**EXERCISE REQUIREMENTS:** Read through the listing below and copy each line in which the word "helmet" occurs.

**EXCERPTED RECORDS:**
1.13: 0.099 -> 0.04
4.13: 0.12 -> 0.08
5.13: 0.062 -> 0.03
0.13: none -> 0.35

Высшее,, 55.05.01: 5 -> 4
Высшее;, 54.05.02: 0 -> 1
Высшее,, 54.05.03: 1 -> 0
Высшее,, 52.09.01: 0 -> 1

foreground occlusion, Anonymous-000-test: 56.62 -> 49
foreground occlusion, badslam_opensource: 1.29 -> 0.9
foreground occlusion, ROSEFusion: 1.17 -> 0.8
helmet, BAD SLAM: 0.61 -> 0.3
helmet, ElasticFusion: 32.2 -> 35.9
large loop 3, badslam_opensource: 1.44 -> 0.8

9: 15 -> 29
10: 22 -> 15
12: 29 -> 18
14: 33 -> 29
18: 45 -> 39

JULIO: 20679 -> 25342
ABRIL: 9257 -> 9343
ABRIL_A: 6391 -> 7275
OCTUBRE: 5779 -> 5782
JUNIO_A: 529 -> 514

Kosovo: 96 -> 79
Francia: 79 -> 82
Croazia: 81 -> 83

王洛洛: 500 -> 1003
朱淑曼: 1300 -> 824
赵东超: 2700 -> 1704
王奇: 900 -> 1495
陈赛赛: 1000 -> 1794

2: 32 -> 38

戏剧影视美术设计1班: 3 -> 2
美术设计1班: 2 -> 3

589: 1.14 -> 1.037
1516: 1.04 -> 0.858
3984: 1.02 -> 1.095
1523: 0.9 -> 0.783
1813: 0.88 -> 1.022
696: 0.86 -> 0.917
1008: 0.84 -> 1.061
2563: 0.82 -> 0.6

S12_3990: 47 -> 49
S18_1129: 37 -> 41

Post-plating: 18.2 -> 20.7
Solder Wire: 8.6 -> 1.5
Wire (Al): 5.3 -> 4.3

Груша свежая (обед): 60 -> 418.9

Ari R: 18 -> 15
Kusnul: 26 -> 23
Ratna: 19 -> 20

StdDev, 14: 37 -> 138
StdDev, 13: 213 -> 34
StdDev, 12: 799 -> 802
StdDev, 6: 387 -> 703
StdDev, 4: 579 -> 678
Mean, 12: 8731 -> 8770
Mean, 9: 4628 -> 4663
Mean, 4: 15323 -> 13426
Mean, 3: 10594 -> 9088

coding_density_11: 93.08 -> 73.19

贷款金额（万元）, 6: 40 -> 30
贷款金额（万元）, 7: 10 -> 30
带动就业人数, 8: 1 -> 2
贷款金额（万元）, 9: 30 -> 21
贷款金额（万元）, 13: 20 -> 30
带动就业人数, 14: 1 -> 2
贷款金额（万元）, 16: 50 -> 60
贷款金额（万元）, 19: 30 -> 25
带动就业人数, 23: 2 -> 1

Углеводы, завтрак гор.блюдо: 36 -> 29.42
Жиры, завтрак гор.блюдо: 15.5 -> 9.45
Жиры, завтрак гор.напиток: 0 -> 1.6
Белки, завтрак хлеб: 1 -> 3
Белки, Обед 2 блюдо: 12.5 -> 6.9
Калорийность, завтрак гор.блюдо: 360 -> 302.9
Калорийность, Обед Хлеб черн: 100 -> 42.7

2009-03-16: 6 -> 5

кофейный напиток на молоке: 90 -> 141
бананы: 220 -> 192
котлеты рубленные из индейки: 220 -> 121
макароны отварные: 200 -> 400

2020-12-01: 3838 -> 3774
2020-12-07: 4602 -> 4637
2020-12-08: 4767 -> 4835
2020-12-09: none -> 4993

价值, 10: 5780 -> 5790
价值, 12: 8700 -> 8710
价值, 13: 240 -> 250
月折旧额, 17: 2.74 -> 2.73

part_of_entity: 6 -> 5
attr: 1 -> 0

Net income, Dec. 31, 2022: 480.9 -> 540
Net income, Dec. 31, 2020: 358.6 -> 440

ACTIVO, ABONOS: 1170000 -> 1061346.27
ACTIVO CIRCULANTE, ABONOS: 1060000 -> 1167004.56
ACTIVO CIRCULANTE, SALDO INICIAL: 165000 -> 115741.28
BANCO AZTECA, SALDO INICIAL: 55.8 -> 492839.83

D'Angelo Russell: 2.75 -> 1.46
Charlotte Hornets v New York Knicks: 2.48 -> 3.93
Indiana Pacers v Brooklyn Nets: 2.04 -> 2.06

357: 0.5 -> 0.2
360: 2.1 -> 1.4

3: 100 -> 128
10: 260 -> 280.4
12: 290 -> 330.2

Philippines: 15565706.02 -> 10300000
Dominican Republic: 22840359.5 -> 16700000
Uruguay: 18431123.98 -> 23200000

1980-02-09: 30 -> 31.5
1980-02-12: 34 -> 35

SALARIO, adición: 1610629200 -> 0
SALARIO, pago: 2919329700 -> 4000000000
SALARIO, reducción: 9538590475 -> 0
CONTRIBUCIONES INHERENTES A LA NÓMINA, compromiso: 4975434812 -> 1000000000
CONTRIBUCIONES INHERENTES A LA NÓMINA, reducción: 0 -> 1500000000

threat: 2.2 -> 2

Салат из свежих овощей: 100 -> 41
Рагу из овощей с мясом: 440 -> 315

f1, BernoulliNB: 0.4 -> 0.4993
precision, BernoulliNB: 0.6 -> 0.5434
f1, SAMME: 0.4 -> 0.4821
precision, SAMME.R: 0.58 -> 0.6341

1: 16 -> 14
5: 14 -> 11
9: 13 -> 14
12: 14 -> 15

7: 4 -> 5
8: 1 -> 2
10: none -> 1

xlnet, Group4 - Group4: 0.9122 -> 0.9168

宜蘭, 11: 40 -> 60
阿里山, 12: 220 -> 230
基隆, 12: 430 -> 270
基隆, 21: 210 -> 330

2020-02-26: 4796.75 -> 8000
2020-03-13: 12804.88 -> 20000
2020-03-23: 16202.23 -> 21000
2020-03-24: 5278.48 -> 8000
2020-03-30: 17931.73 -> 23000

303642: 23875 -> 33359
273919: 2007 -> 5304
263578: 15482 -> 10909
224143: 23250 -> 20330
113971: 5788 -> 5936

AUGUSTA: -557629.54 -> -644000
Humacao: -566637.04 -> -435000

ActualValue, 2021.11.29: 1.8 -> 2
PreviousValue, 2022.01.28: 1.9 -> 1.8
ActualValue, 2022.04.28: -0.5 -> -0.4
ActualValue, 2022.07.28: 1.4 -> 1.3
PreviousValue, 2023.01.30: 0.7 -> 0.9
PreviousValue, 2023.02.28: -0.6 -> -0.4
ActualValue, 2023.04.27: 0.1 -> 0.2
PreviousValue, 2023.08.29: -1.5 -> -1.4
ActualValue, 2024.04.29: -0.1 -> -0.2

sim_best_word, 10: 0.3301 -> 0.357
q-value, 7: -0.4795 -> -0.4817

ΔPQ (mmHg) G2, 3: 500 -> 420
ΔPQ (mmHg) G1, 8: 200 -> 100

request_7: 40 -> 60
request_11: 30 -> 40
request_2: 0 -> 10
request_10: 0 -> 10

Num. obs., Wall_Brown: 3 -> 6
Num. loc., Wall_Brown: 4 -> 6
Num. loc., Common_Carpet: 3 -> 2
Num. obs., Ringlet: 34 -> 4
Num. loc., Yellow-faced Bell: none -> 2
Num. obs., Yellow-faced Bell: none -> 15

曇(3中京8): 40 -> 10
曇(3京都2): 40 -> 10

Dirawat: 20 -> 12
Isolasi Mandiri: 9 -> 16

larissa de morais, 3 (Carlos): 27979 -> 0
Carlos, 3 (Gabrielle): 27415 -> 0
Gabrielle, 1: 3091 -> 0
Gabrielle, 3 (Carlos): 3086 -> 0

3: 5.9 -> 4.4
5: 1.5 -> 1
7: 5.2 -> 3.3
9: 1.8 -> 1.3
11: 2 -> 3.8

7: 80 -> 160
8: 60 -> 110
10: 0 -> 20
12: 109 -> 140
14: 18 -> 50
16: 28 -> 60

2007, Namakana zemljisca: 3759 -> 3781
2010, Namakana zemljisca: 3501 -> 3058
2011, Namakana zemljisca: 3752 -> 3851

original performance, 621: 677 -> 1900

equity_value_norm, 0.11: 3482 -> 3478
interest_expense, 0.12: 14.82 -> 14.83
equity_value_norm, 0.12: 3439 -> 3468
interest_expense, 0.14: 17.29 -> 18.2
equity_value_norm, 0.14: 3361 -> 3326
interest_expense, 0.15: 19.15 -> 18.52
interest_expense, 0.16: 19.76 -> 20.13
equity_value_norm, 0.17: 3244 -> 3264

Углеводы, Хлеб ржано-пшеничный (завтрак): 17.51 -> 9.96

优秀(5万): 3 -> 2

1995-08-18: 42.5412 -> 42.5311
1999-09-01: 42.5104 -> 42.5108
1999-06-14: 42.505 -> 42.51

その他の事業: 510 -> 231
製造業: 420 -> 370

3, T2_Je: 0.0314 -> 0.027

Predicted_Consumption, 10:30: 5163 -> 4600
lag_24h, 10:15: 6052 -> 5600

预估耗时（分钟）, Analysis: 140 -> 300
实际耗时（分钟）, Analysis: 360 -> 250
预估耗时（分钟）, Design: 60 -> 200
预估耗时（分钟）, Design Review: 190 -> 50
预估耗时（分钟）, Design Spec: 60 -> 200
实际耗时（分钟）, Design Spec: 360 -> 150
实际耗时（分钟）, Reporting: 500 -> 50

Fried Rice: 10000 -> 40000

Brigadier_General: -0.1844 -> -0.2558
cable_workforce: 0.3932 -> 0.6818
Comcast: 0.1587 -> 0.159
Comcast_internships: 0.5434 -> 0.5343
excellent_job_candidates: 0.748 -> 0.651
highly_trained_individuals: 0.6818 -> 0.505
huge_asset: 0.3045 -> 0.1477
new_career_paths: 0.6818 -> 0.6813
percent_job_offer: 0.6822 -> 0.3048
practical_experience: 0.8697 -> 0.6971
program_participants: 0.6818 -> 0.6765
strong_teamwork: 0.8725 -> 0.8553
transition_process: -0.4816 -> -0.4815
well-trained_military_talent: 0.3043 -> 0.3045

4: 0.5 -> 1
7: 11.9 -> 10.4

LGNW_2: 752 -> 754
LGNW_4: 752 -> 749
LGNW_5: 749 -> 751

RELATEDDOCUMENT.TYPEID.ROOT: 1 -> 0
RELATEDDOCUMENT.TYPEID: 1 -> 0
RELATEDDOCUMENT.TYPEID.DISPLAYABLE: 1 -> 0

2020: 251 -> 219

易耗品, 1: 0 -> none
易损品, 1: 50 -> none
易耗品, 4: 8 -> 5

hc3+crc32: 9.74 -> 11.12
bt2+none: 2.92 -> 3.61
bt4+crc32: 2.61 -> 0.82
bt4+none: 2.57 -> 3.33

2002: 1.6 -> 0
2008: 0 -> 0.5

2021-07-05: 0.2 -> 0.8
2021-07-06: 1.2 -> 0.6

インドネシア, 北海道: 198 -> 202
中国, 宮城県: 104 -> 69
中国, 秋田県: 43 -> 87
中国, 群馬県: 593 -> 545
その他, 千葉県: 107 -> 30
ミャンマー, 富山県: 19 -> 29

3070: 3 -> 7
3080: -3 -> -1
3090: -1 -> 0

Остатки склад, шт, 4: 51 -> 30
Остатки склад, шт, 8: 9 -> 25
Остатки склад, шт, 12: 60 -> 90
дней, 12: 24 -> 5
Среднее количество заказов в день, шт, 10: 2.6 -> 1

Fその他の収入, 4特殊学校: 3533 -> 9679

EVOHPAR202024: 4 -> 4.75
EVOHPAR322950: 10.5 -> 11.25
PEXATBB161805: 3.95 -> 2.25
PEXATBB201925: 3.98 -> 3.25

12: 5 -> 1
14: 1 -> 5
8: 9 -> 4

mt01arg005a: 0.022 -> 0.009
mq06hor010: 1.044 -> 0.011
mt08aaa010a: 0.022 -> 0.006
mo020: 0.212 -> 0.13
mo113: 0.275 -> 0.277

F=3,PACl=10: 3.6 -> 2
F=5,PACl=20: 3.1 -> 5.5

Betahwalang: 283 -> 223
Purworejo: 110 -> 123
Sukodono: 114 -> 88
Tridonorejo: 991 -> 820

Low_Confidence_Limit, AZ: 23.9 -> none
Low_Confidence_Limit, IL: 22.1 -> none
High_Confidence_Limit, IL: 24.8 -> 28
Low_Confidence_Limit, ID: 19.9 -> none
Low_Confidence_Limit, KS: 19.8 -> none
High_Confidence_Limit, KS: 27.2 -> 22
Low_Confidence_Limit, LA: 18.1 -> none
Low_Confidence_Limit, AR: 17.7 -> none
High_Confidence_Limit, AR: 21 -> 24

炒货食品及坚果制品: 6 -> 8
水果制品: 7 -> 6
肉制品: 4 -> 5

**SOLUTION:**
helmet, BAD SLAM: 0.61 -> 0.3
helmet, ElasticFusion: 32.2 -> 35.9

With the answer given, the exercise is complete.